Sinem SAĞ1, Derya GÜZEL2, Mustafa Serdar SAĞ1, İbrahim TEKEOĞLU1, Ayhan KAMANLI1, Kemal NAS1, Songül DOĞANAY2

1Department of Physical Medicine and Rehabilitation, Division of Rheumatology, Sakarya University School of Medicine, Sakarya, Turkey
2Department of Physiology, Sakarya University School of Medicine, Sakarya, Turkey

Keywords: Fetuin-A; insulin resistance; interleukin-6; rheumatoid arthritis; serum tumor necrosis factor-like weak inducer of apoptosis

Abstract

Objectives: This study aims to examine the relationship of serum tumor necrosis factor-like weak inducer of apoptosis (sTWEAK) levels with interleukin (IL)-6, tumor necrosis factor-alpha (TNF-α), fetuin-A, insulin, homeostatic model assessment (HOMA)-insulin resistance (IR), and disease activity in patients with rheumatoid arthritis (RA) who are in remission or have low disease activity.
Patients and methods: Fifty-four patients with RA (8 males, 46 females; mean age 52 years; range 40 to 64 years) and 34 healthy controls (6 males, 28 females; mean age 53 years; range 41 to 65 years) were included in the study.
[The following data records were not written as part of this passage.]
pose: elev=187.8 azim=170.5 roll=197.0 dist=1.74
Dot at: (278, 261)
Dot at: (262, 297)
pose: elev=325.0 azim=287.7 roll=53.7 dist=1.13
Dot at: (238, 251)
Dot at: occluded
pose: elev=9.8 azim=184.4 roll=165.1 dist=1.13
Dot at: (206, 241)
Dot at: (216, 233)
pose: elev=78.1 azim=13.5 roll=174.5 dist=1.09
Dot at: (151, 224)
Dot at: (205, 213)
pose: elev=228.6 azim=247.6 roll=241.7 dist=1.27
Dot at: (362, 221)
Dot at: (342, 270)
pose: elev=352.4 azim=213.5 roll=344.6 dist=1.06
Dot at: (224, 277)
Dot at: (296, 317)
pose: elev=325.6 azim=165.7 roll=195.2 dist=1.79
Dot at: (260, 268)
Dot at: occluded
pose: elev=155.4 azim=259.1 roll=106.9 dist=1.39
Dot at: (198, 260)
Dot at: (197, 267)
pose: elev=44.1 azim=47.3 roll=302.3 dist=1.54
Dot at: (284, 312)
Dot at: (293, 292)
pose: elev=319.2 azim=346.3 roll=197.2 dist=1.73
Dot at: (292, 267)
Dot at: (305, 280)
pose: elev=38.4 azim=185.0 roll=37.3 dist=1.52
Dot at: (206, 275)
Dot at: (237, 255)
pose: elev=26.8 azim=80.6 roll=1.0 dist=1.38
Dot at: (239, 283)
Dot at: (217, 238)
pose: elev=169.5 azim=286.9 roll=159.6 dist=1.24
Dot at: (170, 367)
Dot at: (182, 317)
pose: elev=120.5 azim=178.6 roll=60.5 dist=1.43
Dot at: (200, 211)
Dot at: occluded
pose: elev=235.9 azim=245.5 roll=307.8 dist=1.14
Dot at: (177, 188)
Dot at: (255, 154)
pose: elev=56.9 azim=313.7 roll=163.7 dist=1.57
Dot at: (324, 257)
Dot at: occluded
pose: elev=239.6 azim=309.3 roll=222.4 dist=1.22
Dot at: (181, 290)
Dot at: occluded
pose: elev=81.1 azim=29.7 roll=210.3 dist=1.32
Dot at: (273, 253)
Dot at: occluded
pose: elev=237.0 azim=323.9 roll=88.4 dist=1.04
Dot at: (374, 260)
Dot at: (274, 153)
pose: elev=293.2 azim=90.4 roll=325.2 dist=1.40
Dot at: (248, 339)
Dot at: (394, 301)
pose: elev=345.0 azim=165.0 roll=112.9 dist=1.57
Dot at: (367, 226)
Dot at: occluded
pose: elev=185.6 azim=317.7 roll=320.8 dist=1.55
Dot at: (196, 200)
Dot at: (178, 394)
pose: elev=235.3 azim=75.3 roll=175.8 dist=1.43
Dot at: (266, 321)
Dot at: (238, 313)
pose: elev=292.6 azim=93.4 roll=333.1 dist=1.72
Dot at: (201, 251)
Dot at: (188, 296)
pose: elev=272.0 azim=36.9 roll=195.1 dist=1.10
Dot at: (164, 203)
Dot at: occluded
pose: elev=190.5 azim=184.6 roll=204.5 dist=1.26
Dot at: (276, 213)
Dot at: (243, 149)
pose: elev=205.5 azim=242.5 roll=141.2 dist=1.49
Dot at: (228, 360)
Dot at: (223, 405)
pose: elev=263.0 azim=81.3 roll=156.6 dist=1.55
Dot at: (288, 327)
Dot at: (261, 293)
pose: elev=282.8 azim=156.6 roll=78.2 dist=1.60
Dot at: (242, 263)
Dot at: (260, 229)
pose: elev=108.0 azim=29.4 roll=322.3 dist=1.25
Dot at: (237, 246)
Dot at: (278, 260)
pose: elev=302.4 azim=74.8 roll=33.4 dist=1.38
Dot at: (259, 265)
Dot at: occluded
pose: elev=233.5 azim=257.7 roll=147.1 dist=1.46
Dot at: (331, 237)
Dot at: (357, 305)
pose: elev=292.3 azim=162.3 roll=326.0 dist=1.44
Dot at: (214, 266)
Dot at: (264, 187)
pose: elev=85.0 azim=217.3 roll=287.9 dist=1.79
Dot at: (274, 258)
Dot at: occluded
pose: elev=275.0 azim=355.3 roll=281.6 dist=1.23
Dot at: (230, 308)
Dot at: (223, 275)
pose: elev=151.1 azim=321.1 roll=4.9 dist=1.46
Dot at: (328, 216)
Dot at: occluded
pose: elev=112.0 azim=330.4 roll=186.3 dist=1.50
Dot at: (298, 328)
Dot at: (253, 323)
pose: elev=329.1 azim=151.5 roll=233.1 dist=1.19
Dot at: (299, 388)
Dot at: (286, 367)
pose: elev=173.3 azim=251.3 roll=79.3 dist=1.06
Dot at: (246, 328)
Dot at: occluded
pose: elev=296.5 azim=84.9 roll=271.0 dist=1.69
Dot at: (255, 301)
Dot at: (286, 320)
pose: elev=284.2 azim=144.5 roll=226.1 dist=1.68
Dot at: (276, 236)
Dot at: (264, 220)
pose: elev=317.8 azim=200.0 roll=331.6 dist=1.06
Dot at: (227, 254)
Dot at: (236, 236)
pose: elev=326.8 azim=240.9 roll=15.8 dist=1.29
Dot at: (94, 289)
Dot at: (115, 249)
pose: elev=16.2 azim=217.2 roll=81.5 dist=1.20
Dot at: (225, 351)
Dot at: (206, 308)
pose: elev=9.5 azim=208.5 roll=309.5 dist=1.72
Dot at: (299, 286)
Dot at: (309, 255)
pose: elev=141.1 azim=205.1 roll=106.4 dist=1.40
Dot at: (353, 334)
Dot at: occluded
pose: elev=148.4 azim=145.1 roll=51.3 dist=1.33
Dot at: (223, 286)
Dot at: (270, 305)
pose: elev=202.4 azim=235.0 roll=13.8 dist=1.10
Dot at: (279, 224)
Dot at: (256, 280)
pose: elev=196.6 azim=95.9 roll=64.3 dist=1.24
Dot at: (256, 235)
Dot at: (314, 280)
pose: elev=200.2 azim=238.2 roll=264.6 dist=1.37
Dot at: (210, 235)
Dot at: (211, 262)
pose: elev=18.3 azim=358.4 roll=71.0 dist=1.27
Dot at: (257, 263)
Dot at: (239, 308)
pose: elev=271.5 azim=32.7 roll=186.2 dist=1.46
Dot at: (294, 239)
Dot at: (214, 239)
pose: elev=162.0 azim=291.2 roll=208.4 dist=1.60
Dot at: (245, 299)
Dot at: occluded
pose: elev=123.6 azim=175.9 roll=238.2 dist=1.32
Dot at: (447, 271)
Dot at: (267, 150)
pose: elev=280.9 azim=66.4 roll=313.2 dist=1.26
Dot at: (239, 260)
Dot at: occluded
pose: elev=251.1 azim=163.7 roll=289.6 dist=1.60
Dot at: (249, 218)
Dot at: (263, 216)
The sTWEAK, fetuin-A, insulin, lipid profile and IL-6 concentrations were determined. The HOMA-IR levels were calculated using a calculator. Disease activity score 28 was used to assess the disease activity.
Results: The erythrocyte sedimentation rate, C-reactive protein, fetuin-A, and IL-6 levels were higher in the RA group than in the control group (p=0.004, 0.001, 0.001, and 0.003, respectively). sTWEAK levels were lower in the RA group than in the control group (p=0.007). There were no differences in the TNF-α, HOMA-IR, insulin, and lipid profile levels of the two groups (p>0.05). sTWEAK had a negative correlation with Body Mass Index and fetuin-A (r=-0.261 and r=-0.287, respectively).
Conclusion: We found that RA patients had lower sTWEAK levels and higher fetuin-A levels than the control group subjects. Furthermore, these two molecules were associated with each other. This study demonstrated that in RA patients, even if the disease is controlled with treatment, some molecules associated with an increased metabolic and cardiovascular risk continue to function. Follow-up studies on larger populations are warranted to confirm these findings.